Personal details
- Born: January 7, 1985 (age 41) Burgas, Bulgaria
- Party: Attack
- Children: 1
- Occupation: Politician, television presenter, journalist

= Kalina Krumova =

Bulgarian politician, television presenter and journalist

Kalina Venelinova Krumova (Bulgarian: Калина Венелинова Крумова; born 7 January 1985, Burgas, Bulgaria) is a Bulgarian politician, television presenter and journalist. She was elected to the 41st National Assembly of Bulgaria as a member of the Ataka Party in the 2009 parliamentary election. She is the youngest MP in Bulgaria.

==Biography==

===Education===
Krumova completed her secondary education at a school for Romance languages in Burgas, where she specialised in French. She then studied for a BA in world economy (with a thesis on "Economics of a socio-cultural sphere") at the local university, and later took a master's degree in journalism and mass media.

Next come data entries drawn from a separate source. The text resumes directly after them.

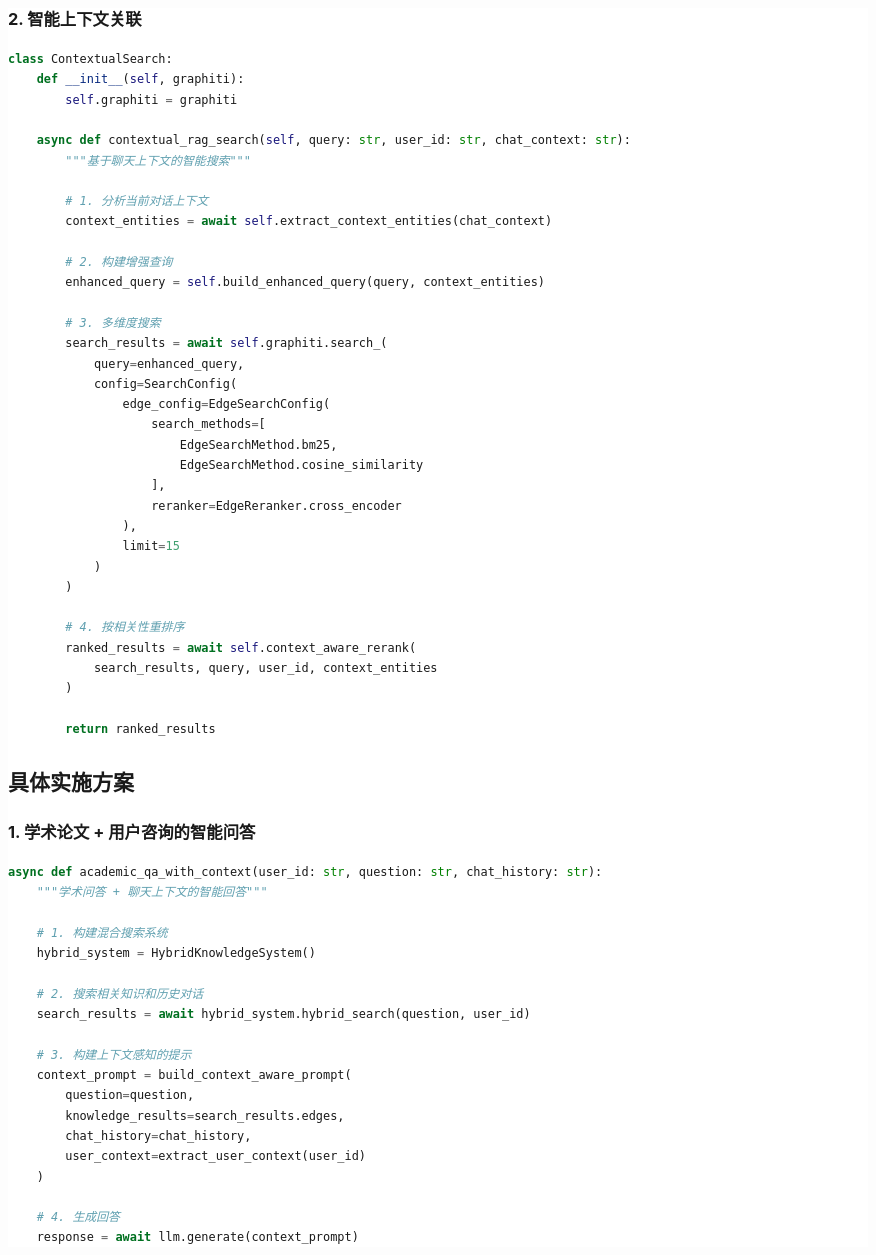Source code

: 
### 2. 智能上下文关联

```python
class ContextualSearch:
    def __init__(self, graphiti):
        self.graphiti = graphiti
    
    async def contextual_rag_search(self, query: str, user_id: str, chat_context: str):
        """基于聊天上下文的智能搜索"""
        
        # 1. 分析当前对话上下文
        context_entities = await self.extract_context_entities(chat_context)
        
        # 2. 构建增强查询
        enhanced_query = self.build_enhanced_query(query, context_entities)
        
        # 3. 多维度搜索
        search_results = await self.graphiti.search_(
            query=enhanced_query,
            config=SearchConfig(
                edge_config=EdgeSearchConfig(
                    search_methods=[
                        EdgeSearchMethod.bm25,
                        EdgeSearchMethod.cosine_similarity
                    ],
                    reranker=EdgeReranker.cross_encoder
                ),
                limit=15
            )
        )
        
        # 4. 按相关性重排序
        ranked_results = await self.context_aware_rerank(
            search_results, query, user_id, context_entities
        )
        
        return ranked_results
```

## 具体实施方案

### 1. 学术论文 + 用户咨询的智能问答

```python
async def academic_qa_with_context(user_id: str, question: str, chat_history: str):
    """学术问答 + 聊天上下文的智能回答"""
    
    # 1. 构建混合搜索系统
    hybrid_system = HybridKnowledgeSystem()
    
    # 2. 搜索相关知识和历史对话
    search_results = await hybrid_system.hybrid_search(question, user_id)
    
    # 3. 构建上下文感知的提示
    context_prompt = build_context_aware_prompt(
        question=question,
        knowledge_results=search_results.edges,
        chat_history=chat_history,
        user_context=extract_user_context(user_id)
    )
    
    # 4. 生成回答
    response = await llm.generate(context_prompt)
```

As well as her native Bulgarian, Krumova is fluent in French and has a working knowledge of English and Italian.

===Career===

Kalina Krumova was host for the SKAT TV show Early Buzz.

===Politics===

Krumova stood for the Ataka Party in the Bulgarian parliamentary election and was duly elected. She was the youngest Member of Parliament for the 41st National Assembly.

On 25 November 2011 she filed an application to leave the Ataka parliamentary group, thus becoming the seventh MP to leave the party.

===Personal life===

Krumova has a son.

==2012 Burgas bus bombing==

When the 2012 Burgas bus bombing occurred in her home town, Krumova rushed in jeans and sandals to the hospital where the injured were being treated, and stayed there during the entire night alongside the Israeli aid teams. She assisted in translations for the aid teams and in communicating with the injured, since many of the hospital staff did not speak English. Professor Gabi Barbash, head of the Israeli rescue mission, said, "Without her, we would have been deaf and dumb."